Emilie Bonnet et Goldman

Émilie Bonnet & Jean-Jacques Goldman : quand Sweet Memories écrivait des chansons avant leur renaissance

À l’aube des années 1980, alors qu’il construit encore sa carrière solo, Jean-Jacques Goldman explore aussi l’écriture pour d’autres artistes. Sous le pseudonyme Sweet Memories, un alias qu’il utilise à cette époque pour dissocier ses compositions de son image d’interprète, il signe plusieurs titres destinés à d’autres voix, dont celle d’Émilie Bonnet.

J’essaierai d’oublier : un titre confidentiel, un destin singulier

En 1983, Émilie Bonnet enregistre le single J’essaierai d’oublier, écrit et composé par Sweet Memories, alias Jean-Jacques Goldman.
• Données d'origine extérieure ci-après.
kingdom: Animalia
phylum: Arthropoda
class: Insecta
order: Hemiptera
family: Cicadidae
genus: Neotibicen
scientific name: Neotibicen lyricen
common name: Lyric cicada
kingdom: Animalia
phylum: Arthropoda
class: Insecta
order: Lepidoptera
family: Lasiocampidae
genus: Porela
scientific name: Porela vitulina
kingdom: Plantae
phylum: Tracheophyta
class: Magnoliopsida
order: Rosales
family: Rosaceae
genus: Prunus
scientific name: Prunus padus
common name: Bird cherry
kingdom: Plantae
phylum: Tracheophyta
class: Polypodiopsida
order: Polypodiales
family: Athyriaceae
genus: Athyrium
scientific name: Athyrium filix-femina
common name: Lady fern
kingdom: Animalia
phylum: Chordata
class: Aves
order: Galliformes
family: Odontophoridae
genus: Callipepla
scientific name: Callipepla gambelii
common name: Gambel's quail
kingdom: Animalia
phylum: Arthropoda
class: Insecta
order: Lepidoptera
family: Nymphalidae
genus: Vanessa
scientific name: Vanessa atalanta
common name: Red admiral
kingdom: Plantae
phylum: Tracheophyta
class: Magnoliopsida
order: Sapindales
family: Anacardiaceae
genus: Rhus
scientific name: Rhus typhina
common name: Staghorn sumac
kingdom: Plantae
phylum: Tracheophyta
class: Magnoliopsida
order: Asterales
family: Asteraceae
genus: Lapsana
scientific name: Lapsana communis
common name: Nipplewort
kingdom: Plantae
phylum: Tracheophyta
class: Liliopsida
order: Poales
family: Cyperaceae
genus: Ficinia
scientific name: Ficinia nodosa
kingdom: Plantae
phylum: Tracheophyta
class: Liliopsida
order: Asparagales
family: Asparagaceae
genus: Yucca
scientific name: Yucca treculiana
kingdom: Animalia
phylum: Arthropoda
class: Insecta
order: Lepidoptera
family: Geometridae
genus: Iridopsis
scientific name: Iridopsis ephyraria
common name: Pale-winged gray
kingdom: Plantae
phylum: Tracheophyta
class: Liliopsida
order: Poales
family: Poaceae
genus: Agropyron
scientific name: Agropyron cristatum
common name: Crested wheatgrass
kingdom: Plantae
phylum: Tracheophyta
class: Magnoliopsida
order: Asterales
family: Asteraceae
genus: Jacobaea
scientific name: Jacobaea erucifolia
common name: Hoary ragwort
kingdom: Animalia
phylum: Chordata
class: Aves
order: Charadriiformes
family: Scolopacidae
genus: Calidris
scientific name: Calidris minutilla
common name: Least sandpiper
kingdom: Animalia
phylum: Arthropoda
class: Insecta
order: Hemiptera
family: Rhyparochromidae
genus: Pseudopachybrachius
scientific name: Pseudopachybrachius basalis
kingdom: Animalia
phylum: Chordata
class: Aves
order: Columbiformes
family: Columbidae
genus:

Ce 45 tours sort en France (et aussi au Canada) sous l’étiquette EMI Pathé Marconi et connaît une diffusion notable à la radio, notamment sur NRJ, avant d’être retiré rapidement des ondes et des bacs.

Le choix de Goldman d’utiliser un pseudonyme à cette époque s’inscrit dans une démarche artistique et professionnelle : il souhaitait parfois protéger sa propre identité tout en mettant pleinement en avant l’interprète qu’il accompagnait..

45 Tours et Album

Emilie Bonnet et Jean-Jacques Goldman

Rencontre, création et malentendus

Selon différents témoignages et archives, la chanson est née après une rencontre entre Goldman et Bonnet lors d’une émission radio. Séduit par la voix singulière d’Émilie, Goldman lui propose une chanson initialement intitulée Si tu veux m’essayer. Le titre est alors modifié suite à des réticences de l’entourage professionnel d’Émilie, donnant naissance à J’essaierai d’oublier.

Malgré une introduction prometteuse sur les ondes et une certaine présence en concerts, le single ne rencontre pas le succès escompté. Des désaccords professionnels et le retrait du disque des points de vente l’empêchent de s’installer dans les charts, laissant cette collaboration dans une certaine confidentialité.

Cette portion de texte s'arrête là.